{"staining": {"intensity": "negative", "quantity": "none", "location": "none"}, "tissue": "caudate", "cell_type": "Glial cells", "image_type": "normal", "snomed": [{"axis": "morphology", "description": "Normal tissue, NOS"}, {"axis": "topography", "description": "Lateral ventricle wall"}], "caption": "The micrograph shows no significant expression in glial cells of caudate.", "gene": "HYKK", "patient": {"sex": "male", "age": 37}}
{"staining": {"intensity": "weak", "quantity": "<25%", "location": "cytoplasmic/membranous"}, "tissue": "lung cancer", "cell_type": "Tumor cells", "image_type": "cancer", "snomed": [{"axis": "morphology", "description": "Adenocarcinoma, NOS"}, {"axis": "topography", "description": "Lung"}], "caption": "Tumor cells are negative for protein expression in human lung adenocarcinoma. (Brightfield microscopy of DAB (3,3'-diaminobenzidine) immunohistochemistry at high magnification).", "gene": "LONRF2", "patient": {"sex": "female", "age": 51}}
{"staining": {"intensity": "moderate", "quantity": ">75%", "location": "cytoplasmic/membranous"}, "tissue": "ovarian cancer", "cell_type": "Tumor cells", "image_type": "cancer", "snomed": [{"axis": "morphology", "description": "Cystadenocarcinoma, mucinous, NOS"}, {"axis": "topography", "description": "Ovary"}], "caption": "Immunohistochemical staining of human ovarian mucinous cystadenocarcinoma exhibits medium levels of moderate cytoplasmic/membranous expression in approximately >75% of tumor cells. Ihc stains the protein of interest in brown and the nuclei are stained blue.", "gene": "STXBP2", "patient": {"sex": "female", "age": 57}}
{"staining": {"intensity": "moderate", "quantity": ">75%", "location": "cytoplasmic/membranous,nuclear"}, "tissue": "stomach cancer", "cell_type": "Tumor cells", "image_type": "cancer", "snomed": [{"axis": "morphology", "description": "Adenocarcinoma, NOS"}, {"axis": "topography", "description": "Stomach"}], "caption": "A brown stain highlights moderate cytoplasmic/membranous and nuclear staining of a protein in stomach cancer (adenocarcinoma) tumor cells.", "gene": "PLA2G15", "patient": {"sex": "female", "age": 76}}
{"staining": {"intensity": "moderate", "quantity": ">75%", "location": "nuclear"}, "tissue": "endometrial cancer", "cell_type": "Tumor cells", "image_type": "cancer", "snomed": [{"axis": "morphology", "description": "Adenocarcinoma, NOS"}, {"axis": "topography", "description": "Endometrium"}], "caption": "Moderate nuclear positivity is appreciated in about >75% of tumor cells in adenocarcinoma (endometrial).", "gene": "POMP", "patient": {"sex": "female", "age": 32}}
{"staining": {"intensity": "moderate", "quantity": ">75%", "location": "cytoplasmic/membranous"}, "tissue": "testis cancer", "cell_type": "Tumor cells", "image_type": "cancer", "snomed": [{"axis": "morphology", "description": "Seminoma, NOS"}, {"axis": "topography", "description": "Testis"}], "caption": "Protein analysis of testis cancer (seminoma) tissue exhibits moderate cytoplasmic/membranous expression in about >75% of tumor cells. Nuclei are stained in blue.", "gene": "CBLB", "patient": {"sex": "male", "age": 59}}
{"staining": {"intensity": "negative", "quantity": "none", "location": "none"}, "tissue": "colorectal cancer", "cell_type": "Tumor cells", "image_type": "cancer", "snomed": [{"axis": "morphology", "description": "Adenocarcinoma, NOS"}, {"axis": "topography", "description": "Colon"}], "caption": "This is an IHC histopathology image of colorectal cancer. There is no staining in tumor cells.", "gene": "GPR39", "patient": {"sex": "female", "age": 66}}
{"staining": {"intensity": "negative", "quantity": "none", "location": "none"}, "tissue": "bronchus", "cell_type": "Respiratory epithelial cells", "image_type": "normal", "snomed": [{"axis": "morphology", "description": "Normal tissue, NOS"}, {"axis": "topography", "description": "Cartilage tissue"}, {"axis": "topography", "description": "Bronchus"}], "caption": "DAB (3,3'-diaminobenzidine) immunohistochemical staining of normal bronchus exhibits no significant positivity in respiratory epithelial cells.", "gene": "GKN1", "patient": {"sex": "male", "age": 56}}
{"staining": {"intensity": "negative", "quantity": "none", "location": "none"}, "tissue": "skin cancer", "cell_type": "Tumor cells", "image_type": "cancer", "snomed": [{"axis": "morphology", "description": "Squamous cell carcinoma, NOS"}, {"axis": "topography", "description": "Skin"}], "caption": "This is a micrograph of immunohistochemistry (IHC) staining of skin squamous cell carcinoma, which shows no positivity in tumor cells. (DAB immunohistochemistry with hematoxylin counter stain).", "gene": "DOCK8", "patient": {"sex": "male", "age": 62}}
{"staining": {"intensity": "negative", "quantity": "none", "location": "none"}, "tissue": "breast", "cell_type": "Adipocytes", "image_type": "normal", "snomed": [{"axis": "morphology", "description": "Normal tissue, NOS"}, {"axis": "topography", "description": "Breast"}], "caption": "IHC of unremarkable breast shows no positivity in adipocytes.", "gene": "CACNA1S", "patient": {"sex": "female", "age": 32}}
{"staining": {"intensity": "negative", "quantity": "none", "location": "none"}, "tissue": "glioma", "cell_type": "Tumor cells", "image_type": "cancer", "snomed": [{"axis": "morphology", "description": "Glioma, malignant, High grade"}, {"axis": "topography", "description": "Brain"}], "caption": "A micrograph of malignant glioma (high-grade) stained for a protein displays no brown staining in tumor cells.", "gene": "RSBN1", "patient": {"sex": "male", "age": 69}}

_____

▶ **What is being asked**
Set down only the lines above that fall between the line holding "cells are negative" and the line holding "nuclear positivity is", inclusive, keeping each exact.

▶ **Your response**
{"staining": {"intensity": "weak", "quantity": "<25%", "location": "cytoplasmic/membranous"}, "tissue": "lung cancer", "cell_type": "Tumor cells", "image_type": "cancer", "snomed": [{"axis": "morphology", "description": "Adenocarcinoma, NOS"}, {"axis": "topography", "description": "Lung"}], "caption": "Tumor cells are negative for protein expression in human lung adenocarcinoma. (Brightfield microscopy of DAB (3,3'-diaminobenzidine) immunohistochemistry at high magnification).", "gene": "LONRF2", "patient": {"sex": "female", "age": 51}}
{"staining": {"intensity": "moderate", "quantity": ">75%", "location": "cytoplasmic/membranous"}, "tissue": "ovarian cancer", "cell_type": "Tumor cells", "image_type": "cancer", "snomed": [{"axis": "morphology", "description": "Cystadenocarcinoma, mucinous, NOS"}, {"axis": "topography", "description": "Ovary"}], "caption": "Immunohistochemical staining of human ovarian mucinous cystadenocarcinoma exhibits medium levels of moderate cytoplasmic/membranous expression in approximately >75% of tumor cells. Ihc stains the protein of interest in brown and the nuclei are stained blue.", "gene": "STXBP2", "patient": {"sex": "female", "age": 57}}
{"staining": {"intensity": "moderate", "quantity": ">75%", "location": "cytoplasmic/membranous,nuclear"}, "tissue": "stomach cancer", "cell_type": "Tumor cells", "image_type": "cancer", "snomed": [{"axis": "morphology", "description": "Adenocarcinoma, NOS"}, {"axis": "topography", "description": "Stomach"}], "caption": "A brown stain highlights moderate cytoplasmic/membranous and nuclear staining of a protein in stomach cancer (adenocarcinoma) tumor cells.", "gene": "PLA2G15", "patient": {"sex": "female", "age": 76}}
{"staining": {"intensity": "moderate", "quantity": ">75%", "location": "nuclear"}, "tissue": "endometrial cancer", "cell_type": "Tumor cells", "image_type": "cancer", "snomed": [{"axis": "morphology", "description": "Adenocarcinoma, NOS"}, {"axis": "topography", "description": "Endometrium"}], "caption": "Moderate nuclear positivity is appreciated in about >75% of tumor cells in adenocarcinoma (endometrial).", "gene": "POMP", "patient": {"sex": "female", "age": 32}}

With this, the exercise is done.